Un hombre provocó una evacuación en un hospital francés después de que los médicos descubrieran en su recto un proyectil de artillería de la Primera Guerra Mundial de veinte centímetros de largo.
El hombre anónimo de 24 años acudió el sábado por la noche al servicio de urgencias y accidentes de Rangueil, en Toulouse, en el suroeste del país.

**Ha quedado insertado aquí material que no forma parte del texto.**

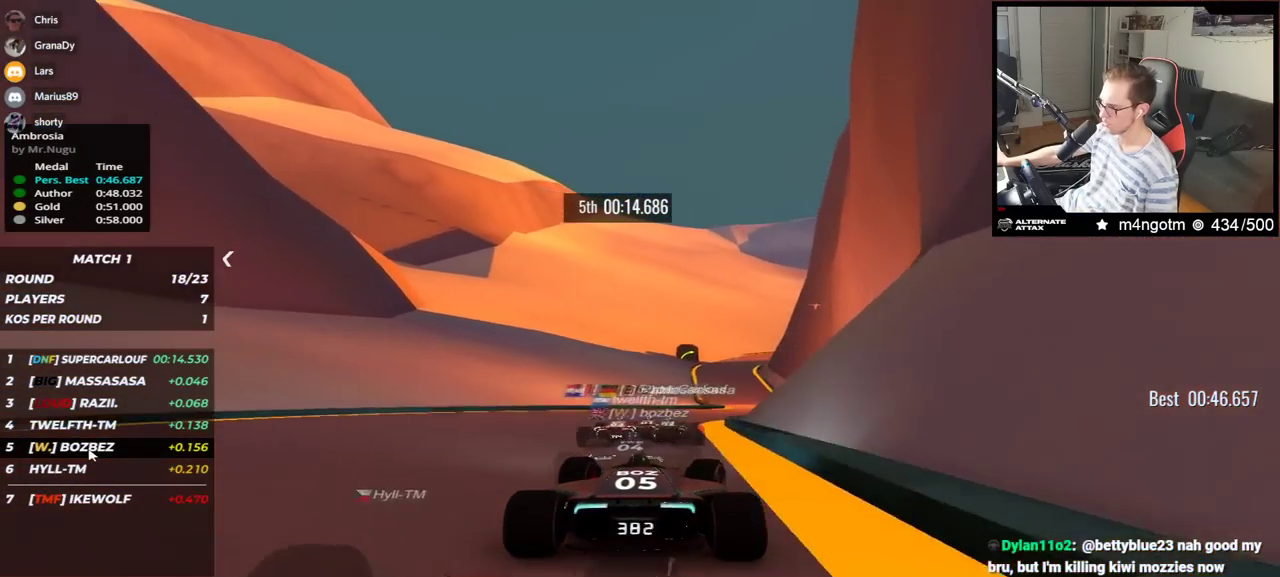
{"keys": ["left", "up"], "events": [[300, "right", "up"], [417, "left", "down"]]}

“Estaba en un estado de malestar extremo, después de haberle introducido un objeto de gran tamaño en el recto”, dijo una fuente responsable de la investigación.
“Se realizó una cirugía de emergencia y se descubrió que el objeto era un proyectil de artillería que data de la Primera Guerra Mundial.
“Peor aún, no había explotado y por eso tuvimos que llamar a desminadores para desactivar el proyectil, en presencia de los bomberos”.
El personal y los pacientes fueron evacuados del Hospital Rangueil y se estableció un perímetro de seguridad alrededor de la unidad de accidentes y emergencias, antes de que el armazón puntiagudo de 1918, que medía casi 8 pulgadas de largo y poco más de una pulgada de circunferencia, fuera declarado seguro.
El paciente, de nacionalidad francesa, debía ser interrogado por la policía esta semana mientras los fiscales consideraban emprender acciones legales contra él por manejar “munición de categoría A”, según un oficial.
No hay una explicación inicial de por qué el caparazón terminó en el cuerpo del hombre, pero los medios locales han especulado que puede tener algo que ver con su vida social.
El casquillo de latón y cobre de 37 mm medía 20 cm de largo y fue utilizado por el ejército imperial alemán hacia el final de la Primera Guerra Mundial (imagen de archivo)
El hombre anónimo de 24 años acudió el sábado por la noche al servicio de urgencias de Rangueil, en Toulouse, en el suroeste del país.
El periódico La Dépêche escribe que el personal médico de Toulouse está “acostumbrado a tratar a las víctimas heridas durante los juegos sexuales”.
El casquillo de latón y cobre de 37 mm tenía 20 cm de largo y fue utilizado por el ejército imperial alemán hacia el final de la Primera Guerra Mundial.
Estos proyectiles estaban fechados y se utilizaron cientos de miles contra las fuerzas británicas y francesas en importantes batallas en el frente occidental entre 1914 y 1918.
Se descubren habitualmente durante lo que se conoce como “recolección de hierro”, la recolección anual de municiones, a menudo sin detonar, de ambas guerras mundiales que se encuentran en tierras de cultivo, sitios de construcción y otras tierras perturbadas.
Pero no es la primera vez que Francia se enfrenta a un caso de esta naturaleza.
En 2022, los médicos quedaron en shock después de que un francés de 88 años llegara al hospital con una bomba de la Primera Guerra Mundial clavada en el trasero.
La anciana anónima llegó al Hospital Sainte Musse en Toulon, en el sur de Francia, con la esperanza de que le quitaran el proyectil de artillería de veinte centímetros de largo de su ano.
Su llegada provocó una amenaza de bomba, y los funcionarios del hospital temieron que el antiguo explosivo pudiera detonar.
Sin embargo, los expertos en desactivación de bombas determinaron que había poco riesgo de que el proyectil explotara dentro del hombre.
Se entiende que el hombre se lo había insertado en las nalgas para obtener placer sexual.